Gun Control & RKBA
In reply to the discussion: (UK) Horden shootings: killer held six gun licences [View all]iverglas
(38,549 posts)where you brought this tale, when I was not aware that there was a separate thread about it. You may continue that discussion here.
If we are going to use one example to proclaim a failed system, why not another example to proclaim a different system failed?
Ah, I love your arithmetic.
You have one example of the system failing in the UK.
I'm sure you don't want me to start totting up examples of people in legal possession of firearms in the US annihilating their families ... or coworkers, or fellow students, or complete strangers ... or doing any of the myriad other harmful things people in legal possession of firearms (or who got their firearms from people in legal possession of firearms) do with them in the US.

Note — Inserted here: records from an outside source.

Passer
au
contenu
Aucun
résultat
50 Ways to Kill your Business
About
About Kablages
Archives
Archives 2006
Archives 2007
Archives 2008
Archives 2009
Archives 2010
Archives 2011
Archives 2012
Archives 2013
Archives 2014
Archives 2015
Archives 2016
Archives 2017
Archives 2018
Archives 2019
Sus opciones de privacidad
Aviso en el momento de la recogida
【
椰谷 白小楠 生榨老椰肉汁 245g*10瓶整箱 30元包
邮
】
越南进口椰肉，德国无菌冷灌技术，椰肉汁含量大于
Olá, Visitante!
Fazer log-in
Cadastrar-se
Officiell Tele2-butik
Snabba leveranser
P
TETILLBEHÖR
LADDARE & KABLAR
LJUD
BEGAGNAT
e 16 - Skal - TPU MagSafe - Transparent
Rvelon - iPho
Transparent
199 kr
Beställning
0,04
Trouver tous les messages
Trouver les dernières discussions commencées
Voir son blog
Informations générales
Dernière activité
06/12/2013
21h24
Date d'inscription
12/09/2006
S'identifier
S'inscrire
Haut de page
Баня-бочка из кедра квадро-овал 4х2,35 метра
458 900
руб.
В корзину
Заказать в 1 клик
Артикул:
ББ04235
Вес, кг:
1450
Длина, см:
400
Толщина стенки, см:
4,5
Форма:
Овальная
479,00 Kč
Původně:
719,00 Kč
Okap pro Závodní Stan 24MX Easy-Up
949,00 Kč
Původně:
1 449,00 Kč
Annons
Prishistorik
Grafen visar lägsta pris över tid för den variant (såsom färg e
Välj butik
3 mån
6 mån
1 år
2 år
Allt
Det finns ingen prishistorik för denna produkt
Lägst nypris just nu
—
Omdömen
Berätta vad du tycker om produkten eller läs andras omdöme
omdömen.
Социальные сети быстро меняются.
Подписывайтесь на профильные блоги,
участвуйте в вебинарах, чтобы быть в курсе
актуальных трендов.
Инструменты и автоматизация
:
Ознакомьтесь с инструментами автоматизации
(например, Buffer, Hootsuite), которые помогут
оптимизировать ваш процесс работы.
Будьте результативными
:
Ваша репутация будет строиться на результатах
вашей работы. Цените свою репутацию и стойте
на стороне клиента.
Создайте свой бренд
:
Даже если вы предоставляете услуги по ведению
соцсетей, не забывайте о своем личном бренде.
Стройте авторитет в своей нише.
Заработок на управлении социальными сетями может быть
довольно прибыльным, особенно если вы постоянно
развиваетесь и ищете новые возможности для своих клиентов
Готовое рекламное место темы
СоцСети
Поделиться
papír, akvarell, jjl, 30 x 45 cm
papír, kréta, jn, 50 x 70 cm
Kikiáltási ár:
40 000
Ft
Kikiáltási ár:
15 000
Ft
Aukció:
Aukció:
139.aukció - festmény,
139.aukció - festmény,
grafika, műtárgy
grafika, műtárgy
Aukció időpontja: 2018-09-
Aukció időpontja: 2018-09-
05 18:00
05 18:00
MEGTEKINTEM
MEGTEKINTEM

http://www.citizensreportuk.org/reports/murders-fatal-violence-uk.html
Select weapon=gun and you get 31 firearm homicides in England/Wales in 2011, 2 of them "policing" related, so that leaves 29. At a roughly 6:1 ratio, that would be equivalent to 174 firearm homicides in the US, where there have actually been about 10,000 annually in recent years.
Whose system works better to reduce the risk of homicide by firearm?
There isn't a system in the history of the world that could not be improved. The system in question in the UK looks like it needs some improvements, and the article you cite mentions some.
May I point out, again, that I consistently refer and have referred in this thread to reducing the risk of harm. I don't know by what measure one could proclaim a system under which there were 29 firearm homicides in a year in the population of England/Wales "failed", unless one were applying the wholly unreasonable standard of perfection.
That sytem failed to prevent the instance of serious harm to which you refer. Most likely, the large majority of the other firearm homicides were committed with firearms possessed unlawfully. If they originated with lawful owners within the UK, then the system failed, because someone was able to subvert it - and of course it simply isn't possible to prevent someone from breaking the law if they have the means to break it, i.e. legal possession of a firearm.
Careful screening of those who are permitted to possess firearms legally, so that they are genuinely "law-abiding", is the best way of ensuring that illegal transfers will not happen, of course. My confident guess is that very few if any firearms used in crime in the UK were illegally transferred, voluntarily, by lawful owners, let alone acquired through "legal" channels (by straw purchase, by ineligible purchasers who evaded detection, etc., let alone by unmonitored transfer) as happens all the time in the US.